— Given data —
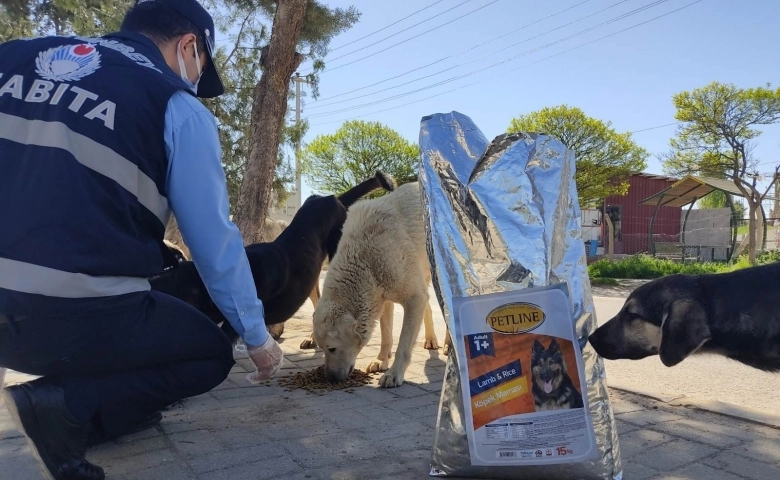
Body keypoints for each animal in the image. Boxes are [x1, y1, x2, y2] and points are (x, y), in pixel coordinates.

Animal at [312, 182, 444, 388]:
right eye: (322, 349)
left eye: (332, 348)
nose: (331, 378)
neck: (363, 259)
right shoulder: (381, 296)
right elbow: (386, 334)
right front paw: (381, 360)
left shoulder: (413, 297)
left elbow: (404, 344)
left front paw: (394, 374)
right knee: (429, 306)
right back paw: (431, 339)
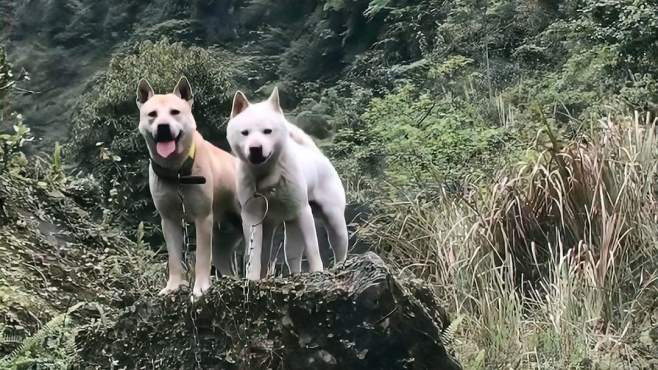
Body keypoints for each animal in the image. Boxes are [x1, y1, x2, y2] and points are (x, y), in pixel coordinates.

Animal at [135, 77, 241, 298]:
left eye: (175, 112)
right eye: (152, 114)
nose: (163, 127)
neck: (177, 173)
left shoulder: (203, 218)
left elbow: (201, 257)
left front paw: (200, 287)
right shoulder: (168, 221)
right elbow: (175, 258)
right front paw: (173, 286)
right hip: (222, 238)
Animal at [227, 87, 348, 280]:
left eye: (267, 131)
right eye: (245, 133)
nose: (255, 148)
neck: (267, 176)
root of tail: (318, 154)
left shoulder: (303, 211)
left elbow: (313, 249)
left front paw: (317, 271)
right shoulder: (252, 217)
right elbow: (253, 254)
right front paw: (252, 278)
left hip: (333, 219)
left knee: (339, 247)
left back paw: (340, 267)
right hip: (286, 225)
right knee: (290, 255)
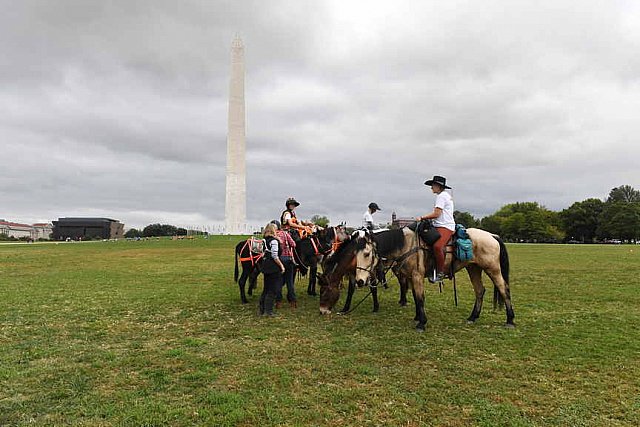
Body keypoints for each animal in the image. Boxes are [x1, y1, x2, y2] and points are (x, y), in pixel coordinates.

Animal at [352, 227, 512, 332]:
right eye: (355, 254)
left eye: (367, 254)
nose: (360, 280)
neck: (407, 245)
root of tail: (492, 235)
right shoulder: (411, 276)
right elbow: (415, 297)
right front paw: (417, 317)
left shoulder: (416, 275)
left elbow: (420, 297)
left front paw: (422, 323)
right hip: (473, 268)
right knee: (479, 290)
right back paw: (473, 317)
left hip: (493, 269)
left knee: (503, 289)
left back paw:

— Work order —
All lines in the data that contain the word "front" should be copied.

— Task response —
right front paw: (381, 360)
left front paw: (394, 374)
left front paw: (200, 287)
right front paw: (173, 286)
left front paw: (317, 271)
right front paw: (252, 278)
right front paw: (417, 317)
left front paw: (422, 323)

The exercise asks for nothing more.